The Associated Press reports that Moussaoui has filed handwritten petitions in federal courts in Oklahoma and Colorado, saying he suffers "psychological torture" as he is kept in complete isolation. Moussaoui seeks relief from prison guidelines that "keep me in total isolation without access to a lawyer to break me psychologically," according to the AP.

The news service says his petitions, which also claim that he has been assaulted while in federal custody, ask for the help of various judicial officials.

Moussaoui was charged with six conspiracy counts related to the Sept. 11 attacks, and his case from arrest to conviction stretched over five years. Prosecutors argued that he should be held responsible for a role in the attacks, which occurred while Moussaoui was already in jail. He had been arrested on immigration charges after arousing suspicion at a Minnesota flight school when he wanted to learn to fly a 747 though he had no pilot's license.

He was allowed to represent himself, though the judge kept his attorneys, with whom Moussaoui did not cooperate, on standby. He pleaded guilty.

Federal prosecutors sought the death penalty. But jurors decided he should receive life in prison instead, with some of them concluding that he played a minor role in the Sept. 11 attacks.

In a 2006 article about Moussaoui's sentencing, The New York Times examined the role of victims' families, some of whom testified for the prosecution, some for the defense:

"Neither group was allowed to testify on their preferences for Mr. Moussaoui's fate. But defense lawyers said they believed that the jurors inferred from their witnesses that some victims were not seeking the death penalty." 'The testimony of family members was immensely personal and also displayed the deep divisions that mark the issue of capital punishment in this country,' [one of Moussaoui's lawyers, Edward B. MacMahon Jr.] said. 'This is, to our knowledge, the only capital case where victims have testified as witnesses called by the defense. This testimony demonstrated resilience and the possibility of renewal.' "

Moussaoui's conviction was upheld by a federal appeals court in 2010, and he now lives out the rest of his days confined at the United States Penitentiary Administrative Maximum Facility in Florence, Colo., known as ADX.

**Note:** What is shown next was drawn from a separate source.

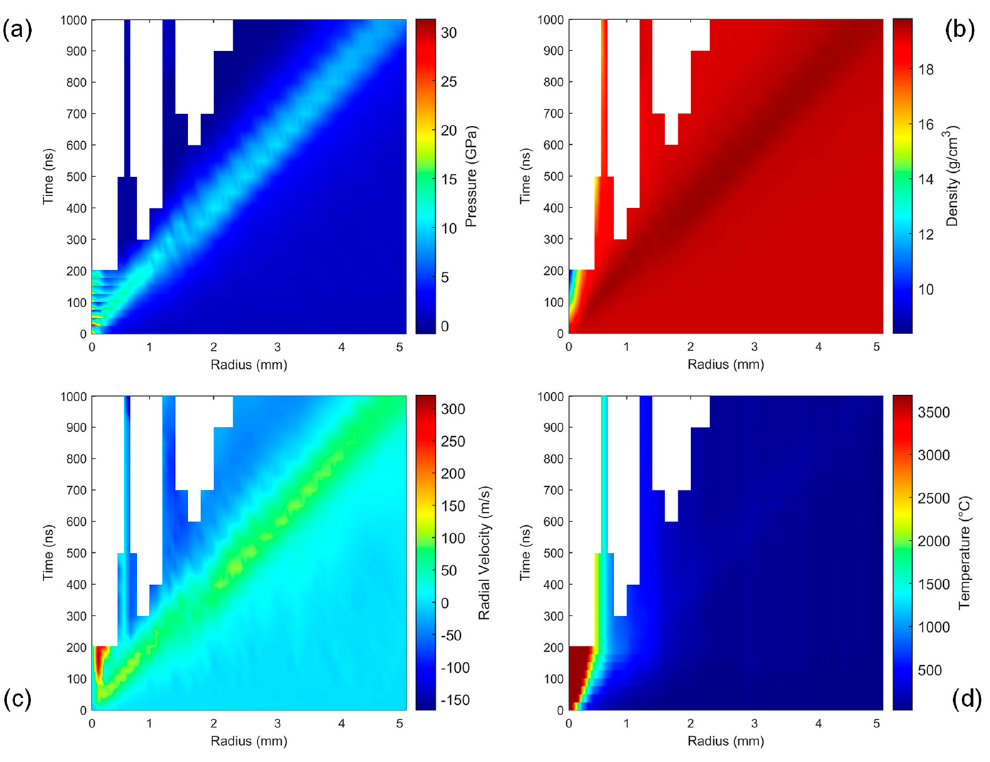
Figure 9. Pressure ( a ), density ( b ), particle velocity in radial direction ( c ), and temperature ( d ) distributions by varying the radius at the impacted base (L 0 of Figure 5).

Conditions there are intentionally isolating.

ADX was designed "to control a very small subset of the inmate population who show absolutely no concern for human life," Norman Carlson, then the director of the Federal Bureau of Prisons, told the San Francisco Chronicle in 1998.

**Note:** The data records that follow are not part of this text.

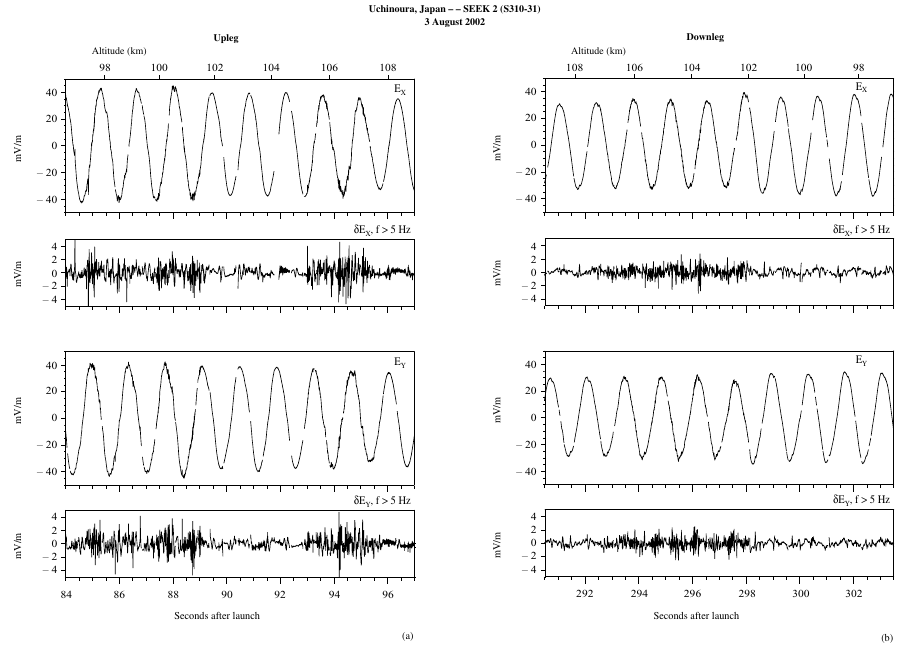
Fig. 5. (a) An expanded view of the raw electric field data gathered between 97 and 109km on the upleg together with the filtered (wave) data for frequencies greater than 5Hz. (b) Same as Fig. 5a but for the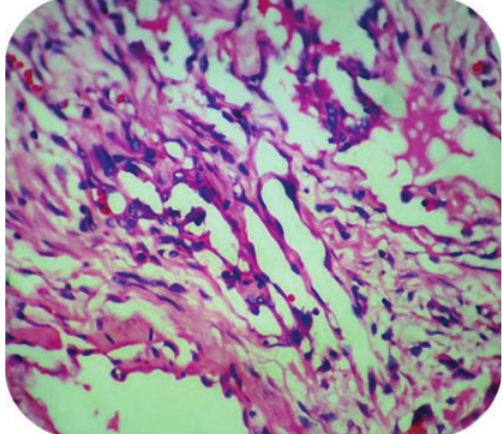
Figure 6: Dermis shows thin-walled vascular channels lined by endothelial cells showing mild atypia. Small papillary projections are seen (Case 2—H&E ×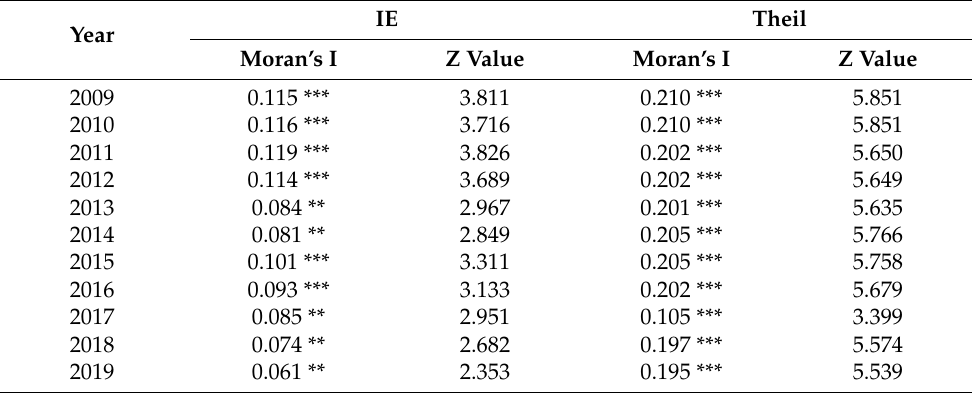
Table 4. Digital economy and the urban–rural income gap Moran index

Former inmate Travis Dusenbury spent 10 years locked up there.

"It wasn't like any of the prisons I'd been to, and I've been to a lot of prisons. I've been locked up in some isolated, rural places, but at least at those places I could always see a highway, see the sky," he told the Marshall Project in 2016. "But at the ADX, you can't see nothing, not a highway out in the distance, not the sky. You know the minute you get there you won't see any of that, not for years and years."

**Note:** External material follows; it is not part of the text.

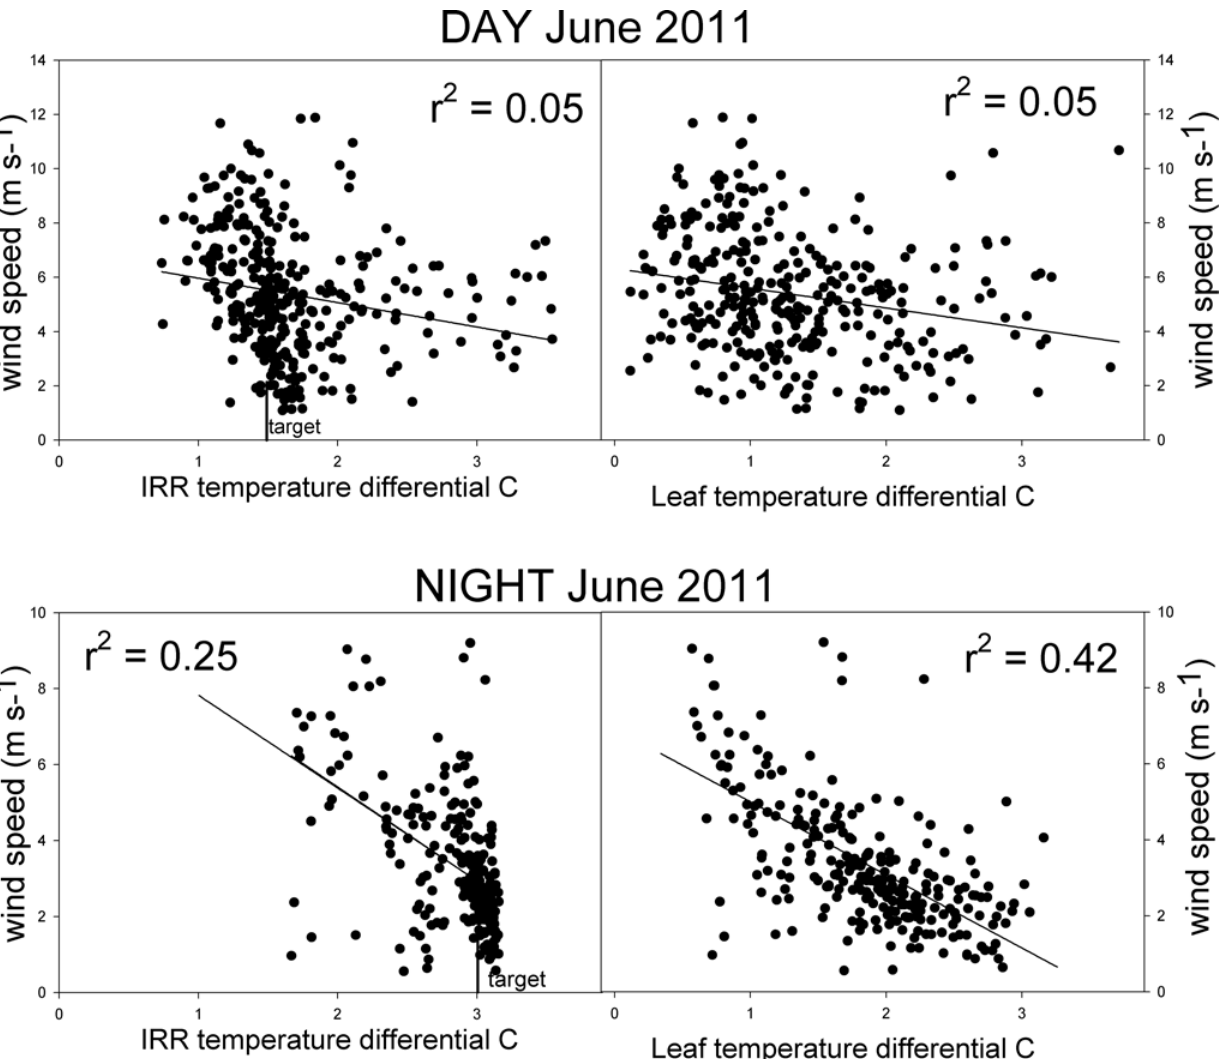
Figure 3. Effects of wind on performance of IR warming in T-FACE experimental plots. Graphs show hourly wind speed vs. infra-red radiometer and leaf temperature differentials (warmed minus control) of T-FACE plots during the DAY and NIGHT (1.5 and 3.0°C target differentials) during June of 2011 at the Prairie Heating and CO 2 Enrichment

"It's just the harshest place you've ever seen," Dusenbury said. "Nothing living, not so much as a blade of grass anywhere."

Many inmates at ADX spend 23 hours a day in solitary confinement.

In 2014, Amnesty International published a report on the physical and psychological impact of the conditions at the Supermax prison:

"Symptoms resulting from being held in isolation for extended periods include anxiety, depression, insomnia, hypertension, extreme paranoia, perceptual distortions and psychosis. "The ADX Florence federal facility has a capacity for 490 male inmates. Prisoners spend a minimum of 12 months in solitary confinement before they may become eligible for a reduction in the restrictions of their detention. In reality, many spend much longer in isolation. One study produced by lawyers found the average length of time an inmate would spend in isolation was 8.2 years."Most inmates are held in cells with solid walls and a barred, air-lock style chamber in front of a solid metal door, to ensure they have no contact with other prisoners. One small slit of a window allows them a view of the sky or a brick wall."Furniture in the cells is made of poured concrete and consists of a fixed bunk, desk and a stool, as well as a shower and a toilet. Meals and showers are taken inside the cells and medical consultations, including mental health checks, are often conducted remotely through teleconferencing."

The human rights organization says the use of prolonged solitary confinement at the prison amounts to cruel and inhuman treatment in violation of international law.